▸ **Extracted data**
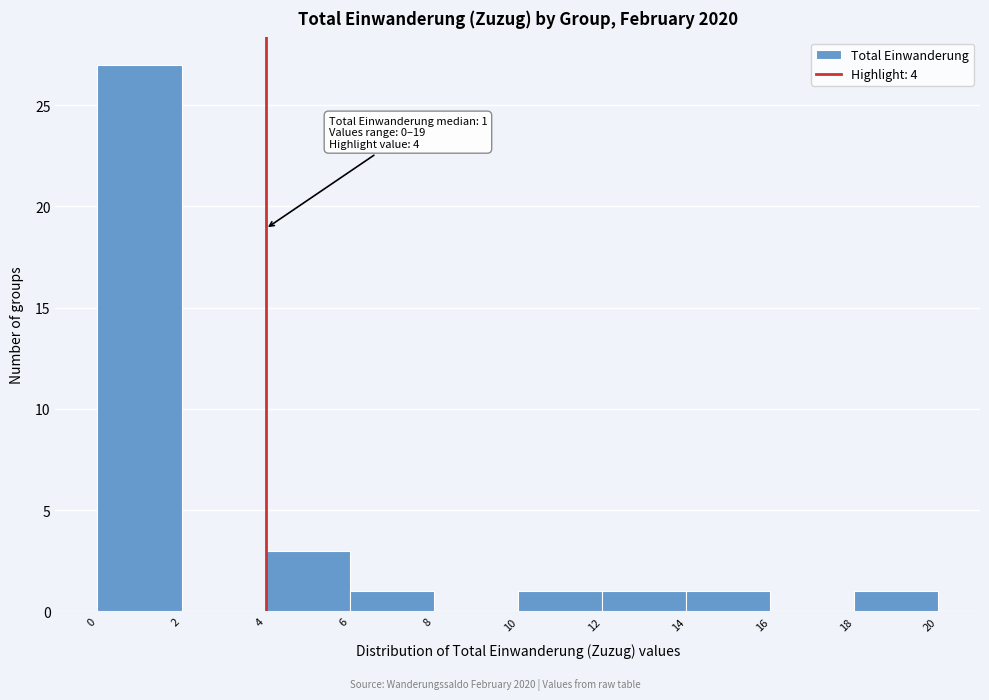

Which range on the x-axis has the tallest bar?

0 to 2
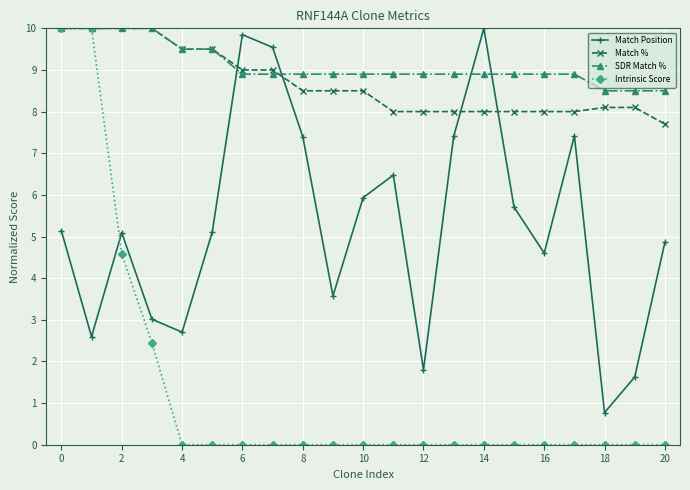

Which series has the largest total across all categories?

SDR Match %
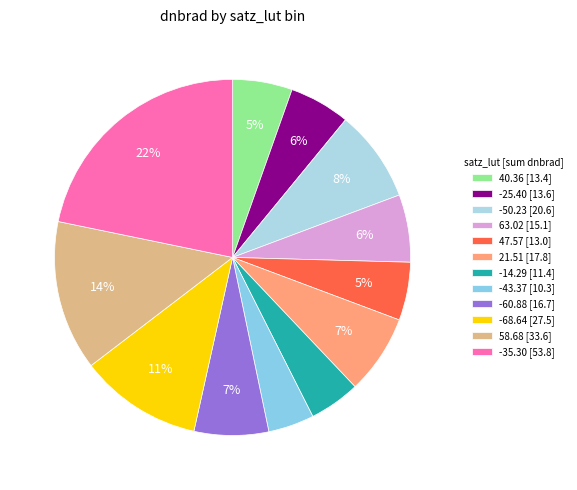

How many segments does this pie chart have?

12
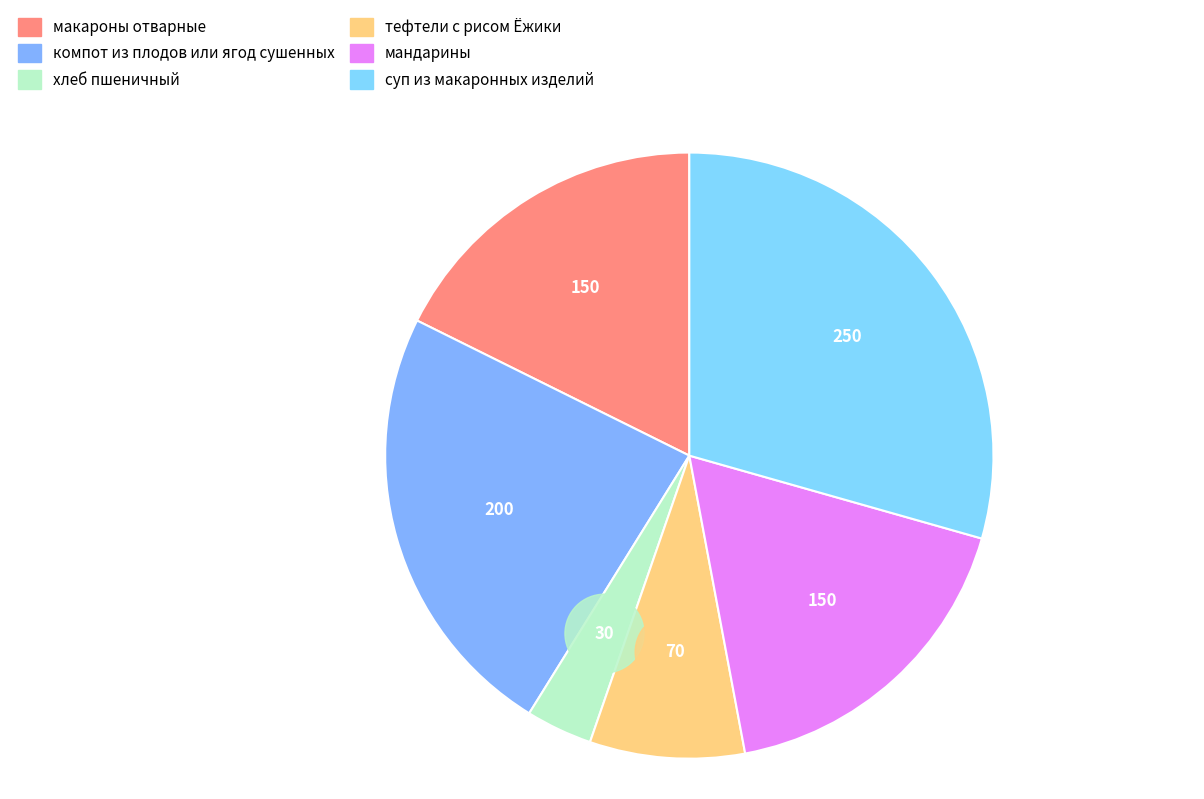

The мандарины slice represents 25% of the pie. True or false?

False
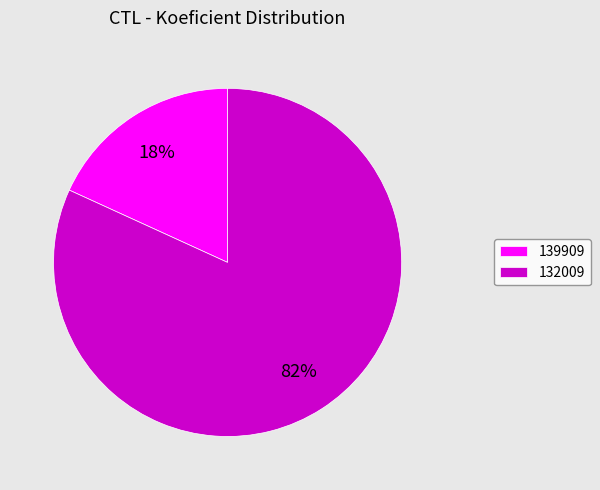

Combined, do 139909 and 132009 account for over 50%?

Yes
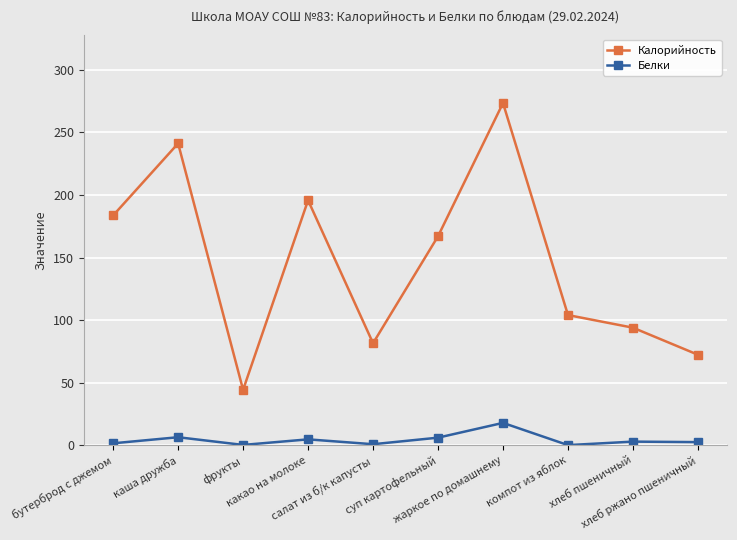

True or false: Белки has a value of 0.2 at компот из яблок.

True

▸ **Task item**
Return every row above word for word, without the pictures.

▸ **Solution for this problem**
Which range on the x-axis has the tallest bar?

0 to 2

Which series has the largest total across all categories?

SDR Match %

How many segments does this pie chart have?

12

The мандарины slice represents 25% of the pie. True or false?

False

Combined, do 139909 and 132009 account for over 50%?

Yes

True or false: Белки has a value of 0.2 at компот из яблок.

True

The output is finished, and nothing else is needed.